• [Work item]
This exercise calls for all the entries that follow to be set down exactly, without their images.
━━━━━━━━━━━━━━━━
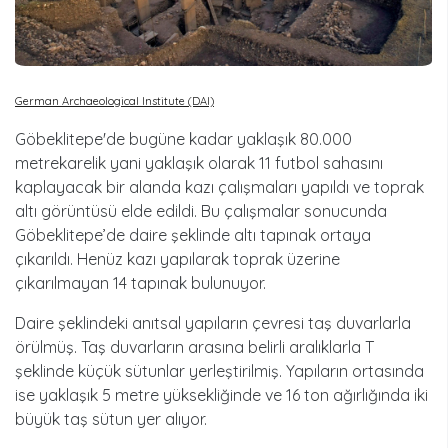
German Archaeological Institute (DAI)
Göbeklitepe'de bugüne kadar yaklaşık 80.000
metrekarelik yani yaklaşık olarak 11 futbol sahasını
kaplayacak bir alanda kazı çalışmaları yapıldı ve toprak
altı görüntüsü elde edildi. Bu çalışmalar sonucunda
Göbeklitepe’de daire şeklinde altı tapınak ortaya
çıkarıldı. Henüz kazı yapılarak toprak üzerine
çıkarılmayan 14 tapınak bulunuyor.
Daire şeklindeki anıtsal yapıların çevresi taş duvarlarla
örülmüş. Taş duvarların arasına belirli aralıklarla T
şeklinde küçük sütunlar yerleştirilmiş. Yapıların ortasında
ise yaklaşık 5 metre yüksekliğinde ve 16 ton ağırlığında iki
büyük taş sütun yer alıyor.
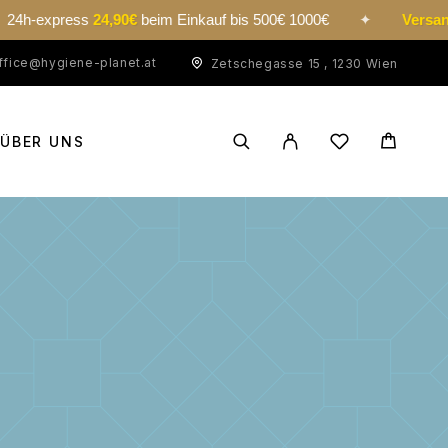
ss
24,90€
beim Einkauf bis 500€ 1000€
✦
Versand kosten
ab
ffice@hygiene-planet.at
Zetschegasse 15 , 1230 Wien
ÜBER UNS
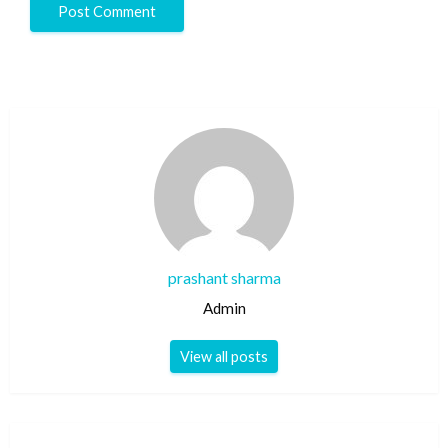
prashant sharma
Admin
View all posts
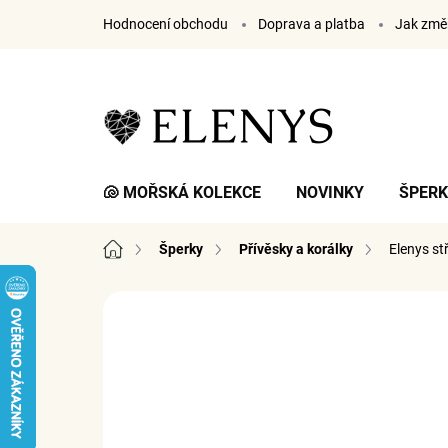
Přejít
Hodnocení obchodu
Doprava a platba
Jak změř
na
obsah
🐚 MOŘSKÁ KOLEKCE
NOVINKY
ŠPER
Domů
Šperky
Přívěsky a korálky
Elenys st
1 hodnocení
Podrobnosti hodnocení
ZNA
━━━━━━━━━━━━━━━━
• [Completed task]
German Archaeological Institute (DAI)
Göbeklitepe'de bugüne kadar yaklaşık 80.000
metrekarelik yani yaklaşık olarak 11 futbol sahasını
kaplayacak bir alanda kazı çalışmaları yapıldı ve toprak
altı görüntüsü elde edildi. Bu çalışmalar sonucunda
Göbeklitepe’de daire şeklinde altı tapınak ortaya
çıkarıldı. Henüz kazı yapılarak toprak üzerine
çıkarılmayan 14 tapınak bulunuyor.
Daire şeklindeki anıtsal yapıların çevresi taş duvarlarla
örülmüş. Taş duvarların arasına belirli aralıklarla T
şeklinde küçük sütunlar yerleştirilmiş. Yapıların ortasında
ise yaklaşık 5 metre yüksekliğinde ve 16 ton ağırlığında iki
büyük taş sütun yer alıyor.
ss
24,90€
beim Einkauf bis 500€ 1000€
✦
Versand kosten
ab
ffice@hygiene-planet.at
Zetschegasse 15 , 1230 Wien
ÜBER UNS
prashant sharma
Admin
View all posts
Přejít
Hodnocení obchodu
Doprava a platba
Jak změř
na
obsah
🐚 MOŘSKÁ KOLEKCE
NOVINKY
ŠPER
Domů
Šperky
Přívěsky a korálky
Elenys st
1 hodnocení
Podrobnosti hodnocení
ZNA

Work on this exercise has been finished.